Adam Soilleux

Personal information
- Full name: Adam Charles Soilleux
- Born: 29 November 1991 (age 34) Southend-on-Sea, Essex, England
- Nickname: Churchill, Adza
- Batting: Right-handed
- Bowling: Right-arm medium-fast

Domestic team information
- 2011: Loughborough MCCU

Career statistics
| Competition | First-class |
| Matches | 1 |
| Runs scored | 9 |
| Batting average | 4.50 |
| 100s/50s | –/– |
| Top score | 6 |
| Balls bowled | 102 |
| Wickets | 2 |
| Bowling average | 28.00 |
| 5 wickets in innings | – |
| 10 wickets in match | – |
| Best bowling | 2/56 |
| Catches/stumpings | –/– |
- Source: Cricinfo, 16 August 2011

= Adam Soilleux =

English cricketer

Adam Charles Soilleux (born 29 November 1991) is an English cricketer. Soilleux is a right-handed batsman who bowls right-arm medium-fast. He was born in Southend-on-Sea, Essex.

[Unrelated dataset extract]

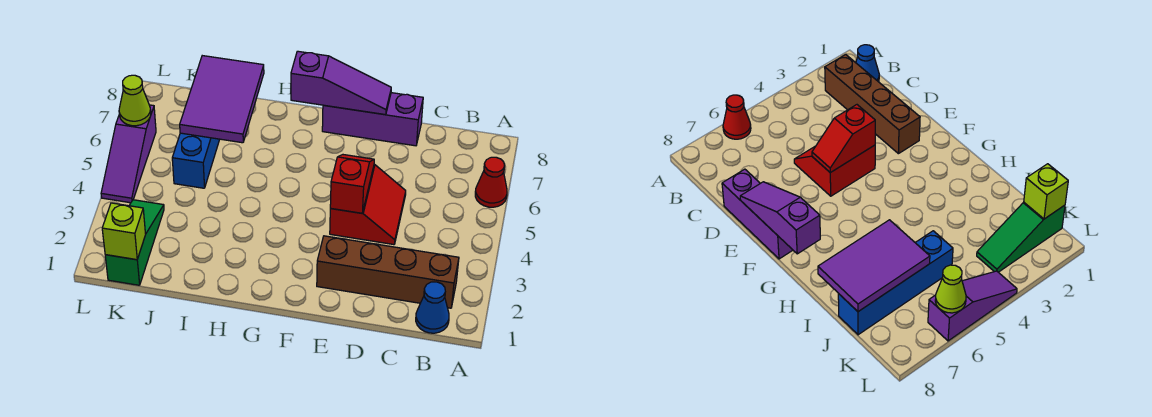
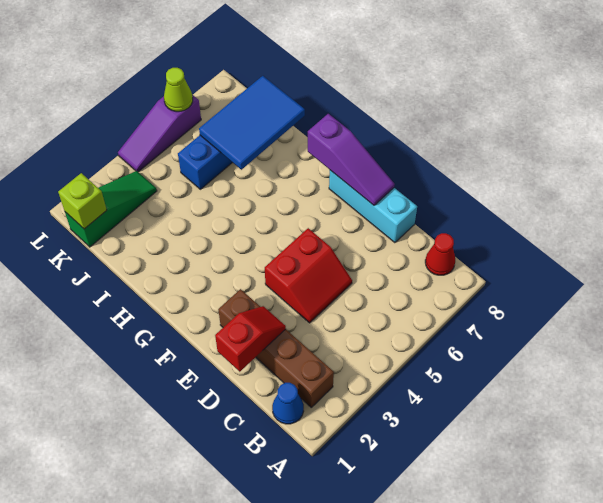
red 1x1 cone [475,157,507,207] -> red 1x1 cone moved to [425,233,455,275]
purple 1x3 brick [322,93,423,146] -> cyan 1x3 brick [329,170,417,243]
red 1x2 slope [330,155,374,213] -> red 1x2 slope moved to [215,306,286,372]
purple 2x3 tile [180,56,264,143] -> blue 2x3 tile [199,76,305,170]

While studying for his degree in Banking Finance and Management at Loughborough University, Soilleux made his first-class debut for Loughborough MCCU against Northamptonshire in 2011. In this match, he was dismissed for three runs in Loughborough's first-innings by David Lucas, while in their second-innings he scored six runs, before being dismissed by Lee Daggett. With the ball, he took the wickets of Niall O'Brien and Alex Wakely in Northamptonshire's first and only innings, in what was a drawn match. This remains his only first-class appearance.